Do you organize/rely on community programs/support programs? Or are you mostly responsible for organizing testing sites?
Scholz: I spend much of my time setting up partnerships with providers and directors of addiction recovery facilities, increasing our testing sites, organizing educational and testing programs/events focused on harm reduction, testing, and most importantly, linking these folks to the hepatitis C cure.
Why do you think it is important to have available, easy testing for hepatitis C?
Scholz: There are so many barriers to health care today. Lack of awareness of services, availability of services, inadequate or no insurance, high cost, and lack of transportation just to name a few. Additionally, more barriers exist with certain types of "sensitive" conditions associated with fear, stigma, and judgement. The faster, easier, and more culturally sensitive our team can make the testing and linkage-to-care process, the more people are willing to engage.
What are some things you have accomplished as a team?
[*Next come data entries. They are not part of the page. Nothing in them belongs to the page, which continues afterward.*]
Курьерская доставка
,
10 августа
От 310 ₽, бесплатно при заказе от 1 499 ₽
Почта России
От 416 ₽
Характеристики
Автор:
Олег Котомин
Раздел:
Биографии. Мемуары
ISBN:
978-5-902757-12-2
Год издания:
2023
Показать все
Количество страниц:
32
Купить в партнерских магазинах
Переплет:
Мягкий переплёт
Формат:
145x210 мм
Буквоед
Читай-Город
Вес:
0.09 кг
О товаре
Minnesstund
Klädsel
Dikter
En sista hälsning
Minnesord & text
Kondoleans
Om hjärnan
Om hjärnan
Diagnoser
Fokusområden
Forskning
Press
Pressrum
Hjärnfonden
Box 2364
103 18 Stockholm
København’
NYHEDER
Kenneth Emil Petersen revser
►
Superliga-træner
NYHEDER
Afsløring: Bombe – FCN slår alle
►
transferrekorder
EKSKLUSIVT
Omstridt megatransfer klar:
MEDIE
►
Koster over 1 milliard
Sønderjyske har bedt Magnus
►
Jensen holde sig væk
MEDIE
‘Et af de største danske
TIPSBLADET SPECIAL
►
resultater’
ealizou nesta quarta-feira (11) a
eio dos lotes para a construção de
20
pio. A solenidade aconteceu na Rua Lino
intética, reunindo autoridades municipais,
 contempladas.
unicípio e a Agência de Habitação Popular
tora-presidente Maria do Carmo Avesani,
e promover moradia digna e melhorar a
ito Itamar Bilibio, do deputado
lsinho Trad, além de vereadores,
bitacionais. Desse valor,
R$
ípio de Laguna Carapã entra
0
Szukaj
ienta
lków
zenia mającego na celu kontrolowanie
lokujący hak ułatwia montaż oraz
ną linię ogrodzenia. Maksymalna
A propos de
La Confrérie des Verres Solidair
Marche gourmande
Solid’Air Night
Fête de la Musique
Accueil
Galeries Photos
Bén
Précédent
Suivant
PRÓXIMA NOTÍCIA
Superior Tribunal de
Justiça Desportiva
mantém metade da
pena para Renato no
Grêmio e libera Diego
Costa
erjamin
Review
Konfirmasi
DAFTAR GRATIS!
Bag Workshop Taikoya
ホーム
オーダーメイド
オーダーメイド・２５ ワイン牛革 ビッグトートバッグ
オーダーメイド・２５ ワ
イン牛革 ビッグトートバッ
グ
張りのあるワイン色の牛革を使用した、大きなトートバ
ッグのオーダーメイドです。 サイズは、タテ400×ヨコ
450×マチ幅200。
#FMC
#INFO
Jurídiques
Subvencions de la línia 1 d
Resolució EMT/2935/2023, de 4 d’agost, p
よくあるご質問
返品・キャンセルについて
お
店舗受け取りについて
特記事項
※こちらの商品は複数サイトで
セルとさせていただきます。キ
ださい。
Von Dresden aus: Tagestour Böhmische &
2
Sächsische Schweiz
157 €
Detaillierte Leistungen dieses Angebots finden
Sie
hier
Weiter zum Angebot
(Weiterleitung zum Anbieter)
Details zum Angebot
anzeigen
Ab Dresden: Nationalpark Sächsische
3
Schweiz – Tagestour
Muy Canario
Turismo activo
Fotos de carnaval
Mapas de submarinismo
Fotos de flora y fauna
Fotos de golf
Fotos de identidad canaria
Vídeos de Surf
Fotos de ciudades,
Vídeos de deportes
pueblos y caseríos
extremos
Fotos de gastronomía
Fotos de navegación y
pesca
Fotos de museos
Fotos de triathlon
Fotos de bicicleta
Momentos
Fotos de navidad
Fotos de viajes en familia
What are some of your goals, long-term?
Scholz: We now have over 150 testing site partnerships in 14 Pennsylvania counties and five Ohio counties.
We have tested over 8,200 people for hepatitis C and have cured close to 3,000 of these folks! Most importantly, we feel we are saving lives! Hepatitis C is a serious health condition that we call the "silent killer." The longer a person lives with this liver virus, the more scarring is caused in the liver, and eventually this progresses to cirrhosis of the liver. Once this happens the damage of the liver starts to cause major problems. If we can cure everyone with hepatitis C, this serious progression will be avoided.
Stewart: I am a rookie in infectious disease; therefore, I learn something new every day. We have a fantastic team and I am so proud to be a part of it. My goal is continuing support, and education for our patients, and the community as a whole.